Target phases out gender-based signage in toy and children’s bedding departments

The Target Corporation announced Aug. 7 that in response to guest requests, it’s phasing out gender-based signage in the children’s bedding and toy departments at all of its 1,800 stores.

Target spokeswoman Molly Snyder told the American Media Institute she is not aware of any other retailers, such as Walmart or Kohl’s, phasing out gender-based signage.

Walmart and Kohl’s did not return phone calls or emails from the American Media Institute seeking comment.

“This is in direct response from our guests,” Snyder said. “When we announced the change, we knew there would be differing opinions but the vast majority of our guests have responded positively.”

When asked if the change was in direct response to the growing acceptance of same-sex marriages and the popularity of the transgender lifestyle Snyder said, “I wouldn’t say this is in response to transgenderism but rather it’s about us pausing and saying, ‘is this change necessary’?”

Snyder said the main purpose of the change is to make Target shoppers feel welcome and offer them a fun shopping experience.

She added there are no plans, nor has there been any discussion, of making any changes to the chain’s soft lines division that include the men’s, women’s, boy’s and girl’s departments.

The company said in a statement posted to its website that it never wants its guests or their families to feel frustrated or limited by the way things are presented. Over the past year, guests have raised important questions about a handful of signs in stores that offer product suggestions based on gender. In some cases, like apparel, where there are fit and sizing differences, it makes sense. In others, it may not.

The statement went on to explain guests have told Target that sometimes signs that sort by brand, age or gender help them get ideas and find things faster. Target also acknowledged shopping preferences and needs change and, in some departments, such as Home or Entertainment, suggesting products by gender is unnecessary.

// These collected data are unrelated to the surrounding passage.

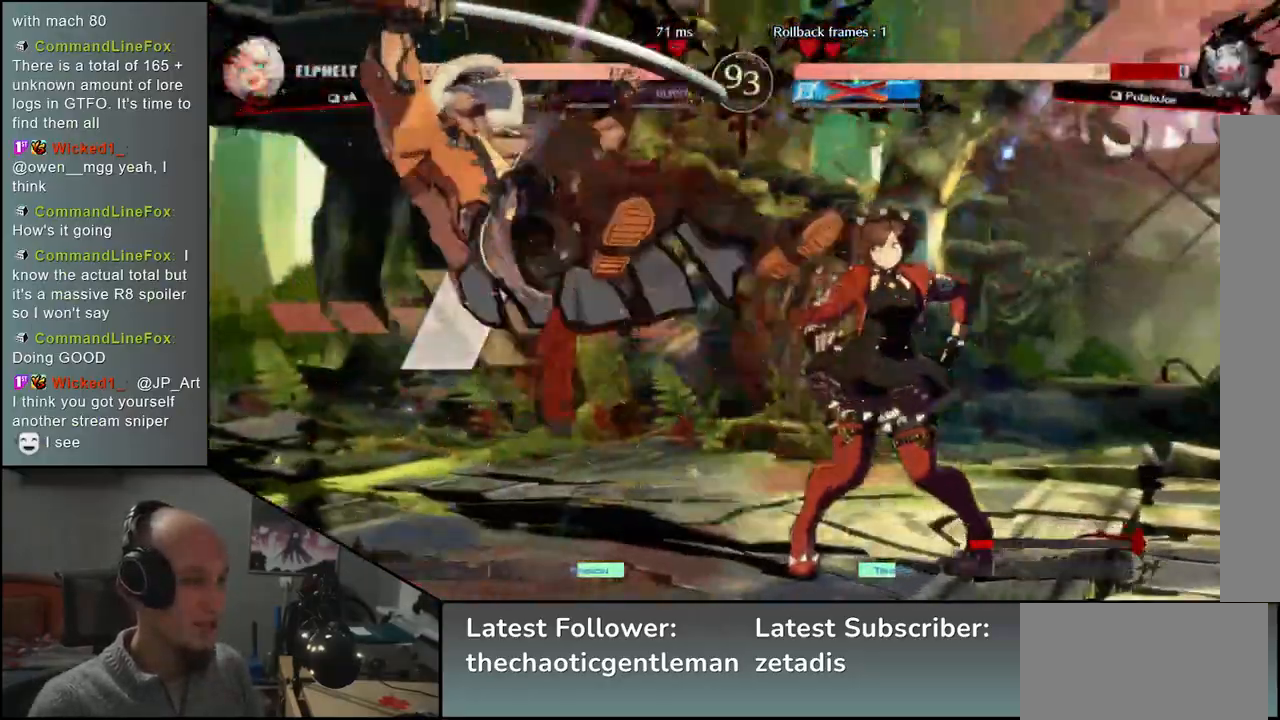
{"buttons": [], "left_stick": "down-left", "events": []}
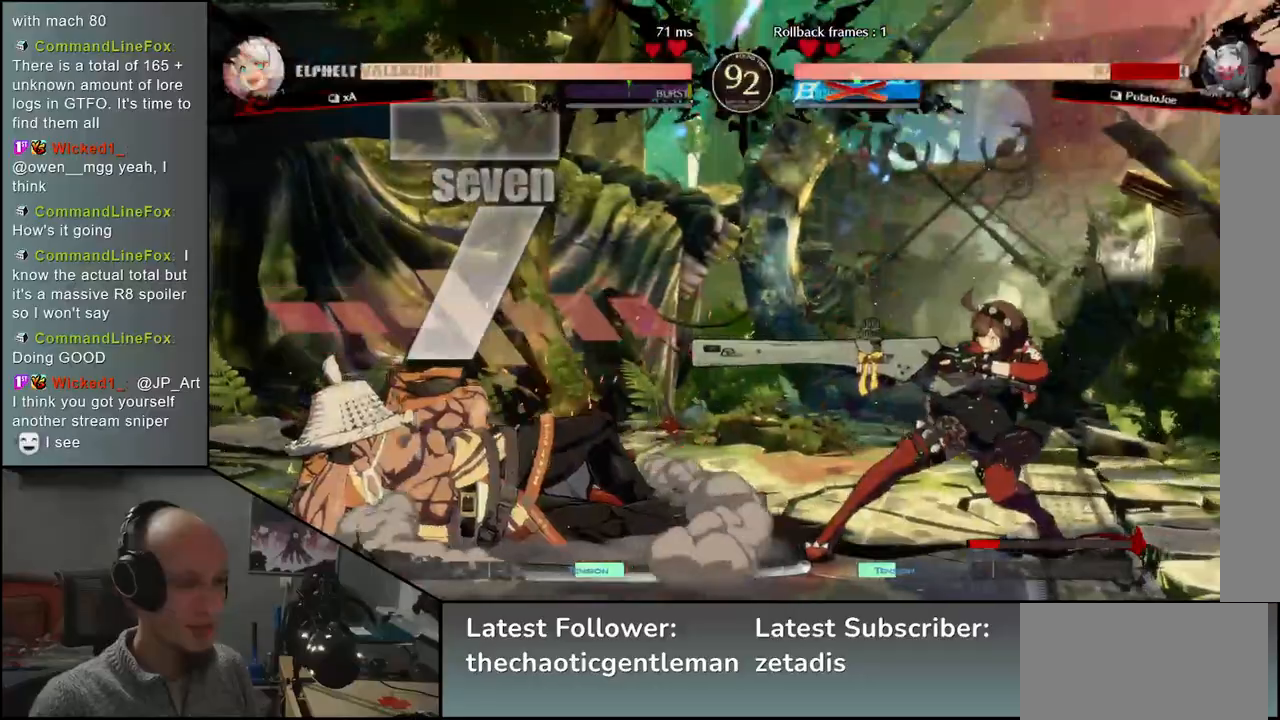
{"buttons": [], "left_stick": "left", "events": [[183, "left_stick", "left"]]}
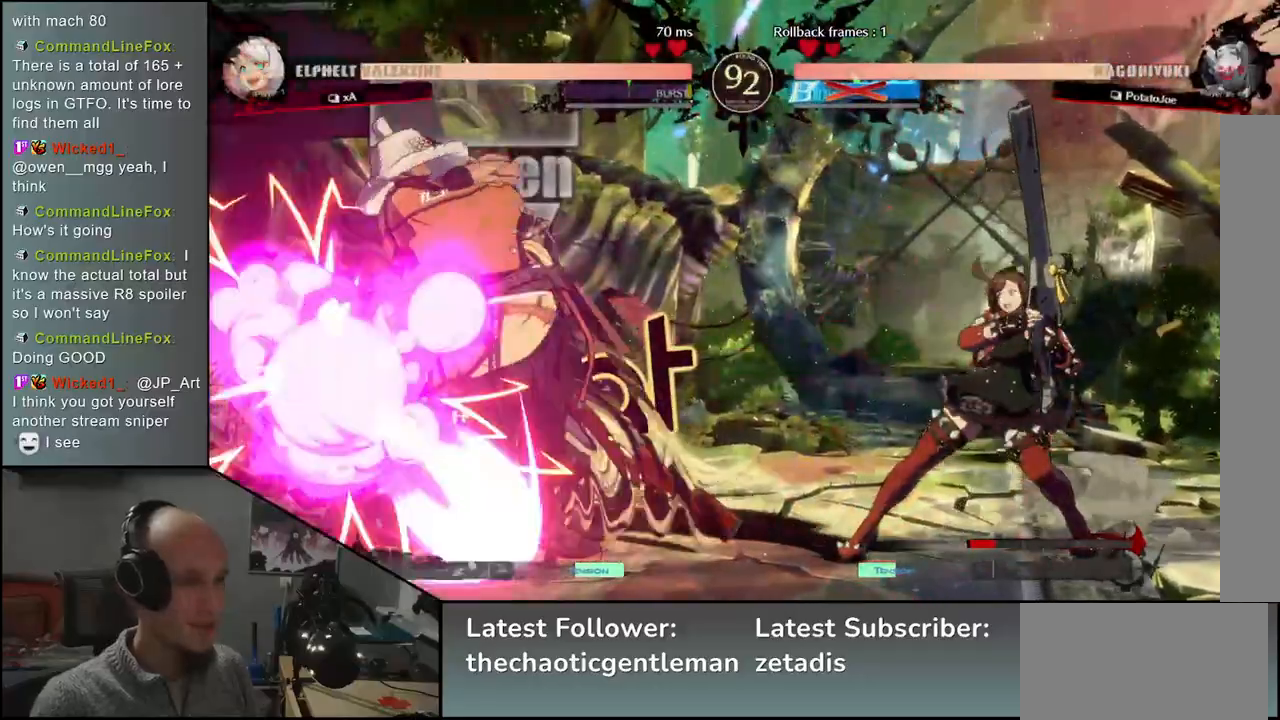
{"buttons": [], "left_stick": "down-left", "events": [[333, "left_stick", "down-left"]]}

The social media response to the announcement on Target’s website were mixed.

Poster Leah Mosher said, “Yay, great job, Target! It's about time we stop telling children what toys they should play with based solely on which set of genitals they were born with.”

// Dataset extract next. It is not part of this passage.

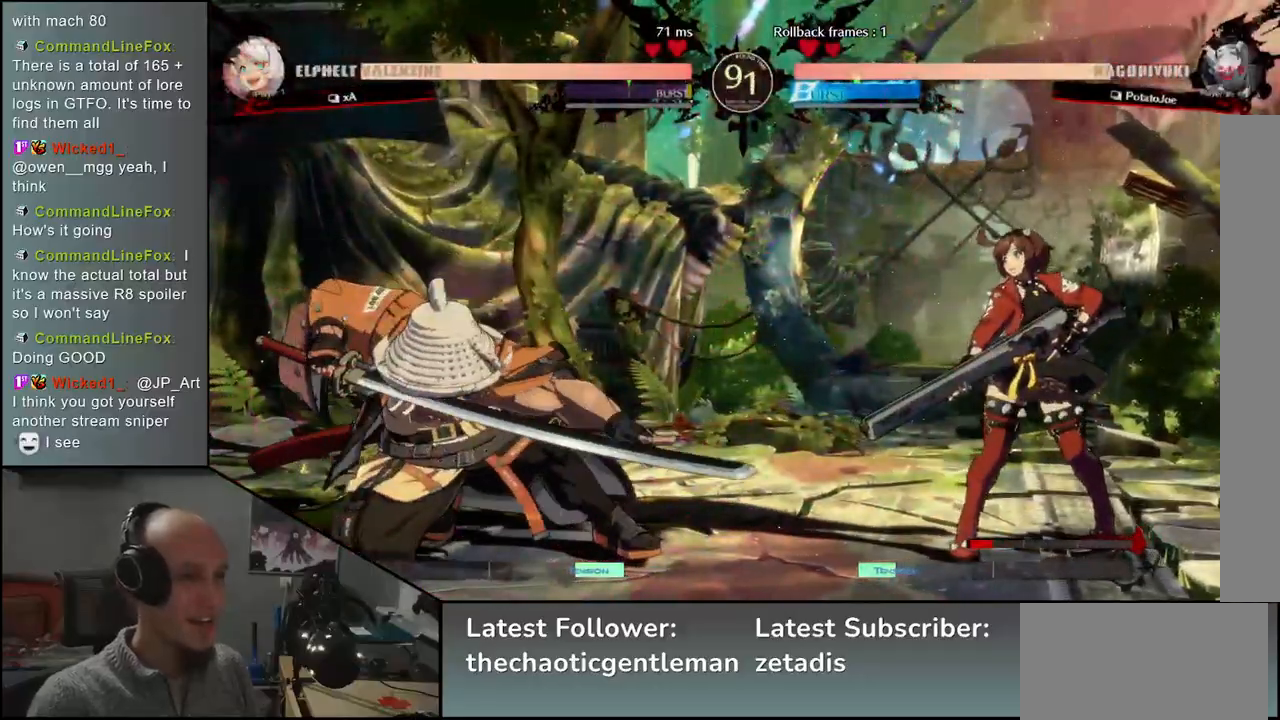
{"buttons": [], "left_stick": "left", "events": [[317, "left_stick", "right"], [433, "left_stick", "left"]]}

While poster Eric-Christine Mossman said, “Our family categorically disagrees with this decision. The fact that Target has made this a public announcement appears more as a social-economic move to appeal to a certain change in American culture.”

Conversely, there has been no reaction either way from Wall Street. According to www.marketwatch.com, Target’s stock closed Friday at $78.98, opened today at $79.45 and closed at $78.97.